Pure Research (R1) many little projects, modest $
Applied Research (R2)
Exploratory Development (D1)
Advanced Development (D2)
Development (D3) might include pilot plants, beta tests, etc.
Deployment & scaleup, cost reductions, etc. (D4) $$$$$$

The typical methodology is:

a) Spend a big chunk of $$ on deployment of what works already, knowing that volume & experience will help costs come down, and of course, in the energy case, there are plenty of efficiencies around that are zero-cost, although they may require upfront capital.

b) Meanwhile, spend some money on lots of little Research projects, select ones that have promise and take them further. This is usually called “progressive commitment” - you normally have lots of little R projects, and fewer, but bigger D projects, and then most of the money gets spent in deployment and scaleup of something you know works scalably.

c) One needs competent management of this process.

At Bell Labs, real R was only about 7%. That was tiny compared to the 100s of thousands of people involved in manufacturing, deployment, and support, and even small compared to the bulk of people doing Development.

The Bell System had more than 1M employees at that point, and really did think in terms of decades, which many businesses do not.

Given the scale (in the old Bell System days), we had to install things that worked, not counting on what our R folks might invent. We knew they’d invent interesting things, but we also knew it might be *20 years* before we could really use them, and some things (like bubble memories) worked, but never well enough to win.

If you want to get things to happen, you set up disciplined R&D programs that allow for the somewhat chaotic nature of real R1.

NOW? GOVERNMENT, UNIVERSITIES, VCs.
THESE DAYS, Bell Labs is a much smaller place, XEROX PARC isn’t what it was, and large industrial R is less prevalent. Government R&D labs range from superb to rather slow, and sometimes cost-insensitive. DARPA has done some fine project management.

In the USA, most (R1 + R2) is done at universities. Places like Stanford, Berkeley, MIT, Georgia Tech, etc, etc have serious efforts in many areas of energy R&D.

a) One needs the right project managers in government.

b) Good R&D (esp through D1, maybe D2) must happen in universities and elsewhere.

c) Then, it has to get commercialized, which may happen through existing companies or maybe startups. I work with VCs. They don’t fund R, at least not on purpose :-). They love D3 and D4, although they might fund D2 if they must, to get in early.

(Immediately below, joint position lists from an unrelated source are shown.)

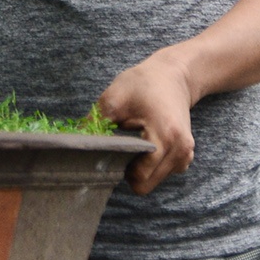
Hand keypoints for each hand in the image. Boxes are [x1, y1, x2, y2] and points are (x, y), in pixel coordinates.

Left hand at [97, 52, 195, 194]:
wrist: (173, 76)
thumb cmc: (143, 83)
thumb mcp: (114, 97)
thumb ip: (96, 123)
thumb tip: (73, 145)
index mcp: (165, 136)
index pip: (140, 177)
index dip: (121, 169)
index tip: (112, 152)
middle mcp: (180, 150)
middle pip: (146, 184)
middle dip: (131, 171)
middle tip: (122, 147)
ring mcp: (186, 155)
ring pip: (154, 181)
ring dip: (142, 168)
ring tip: (135, 142)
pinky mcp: (186, 156)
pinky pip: (163, 174)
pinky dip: (152, 165)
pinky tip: (145, 144)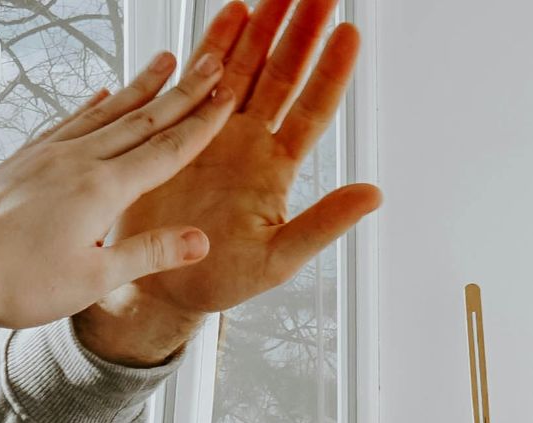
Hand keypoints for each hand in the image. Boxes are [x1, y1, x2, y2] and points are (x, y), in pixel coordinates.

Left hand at [0, 50, 232, 329]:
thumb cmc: (11, 281)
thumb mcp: (91, 279)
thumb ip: (147, 253)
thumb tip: (199, 241)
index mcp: (101, 189)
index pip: (166, 150)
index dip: (202, 123)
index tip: (229, 95)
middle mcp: (75, 161)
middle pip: (141, 118)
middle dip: (182, 91)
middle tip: (212, 61)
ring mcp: (45, 156)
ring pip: (104, 112)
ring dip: (138, 87)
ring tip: (164, 63)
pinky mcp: (21, 160)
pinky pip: (64, 122)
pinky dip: (88, 107)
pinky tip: (97, 97)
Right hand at [74, 0, 383, 365]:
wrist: (159, 285)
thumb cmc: (219, 280)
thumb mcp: (277, 260)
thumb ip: (322, 225)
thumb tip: (374, 194)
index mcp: (275, 169)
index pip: (312, 110)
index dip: (330, 73)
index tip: (348, 34)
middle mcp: (249, 143)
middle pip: (281, 76)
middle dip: (299, 32)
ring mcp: (213, 134)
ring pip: (244, 70)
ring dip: (260, 30)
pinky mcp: (177, 134)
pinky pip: (198, 82)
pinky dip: (213, 48)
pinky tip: (229, 15)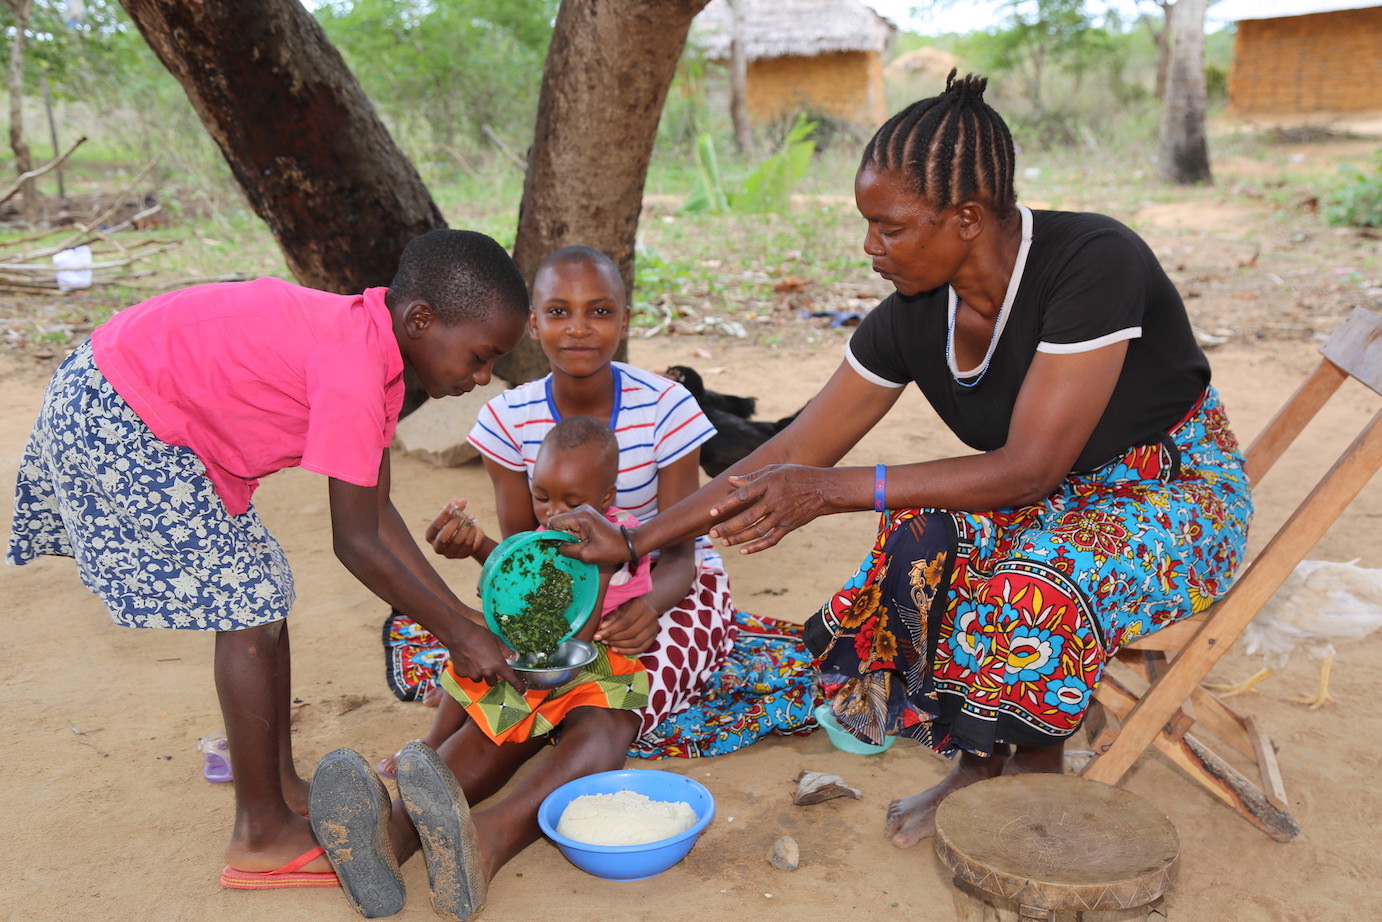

d) Government doesn’t simulate VCs very well, with rare exceptions. I’ve had to tell a number of government people that, and they never like it. Government must fund basic research, pass the right rules, encourage entrepreneurs, make it easy to start/stop businesses, offer sensible consistency for long-term investments.

Government’s role seems mainly in funding R1+R2, and enabling D4, and sometimes helping D3 with purchasing power. But in picking the potential winners in the middle, it is rare to find the right skillset in government.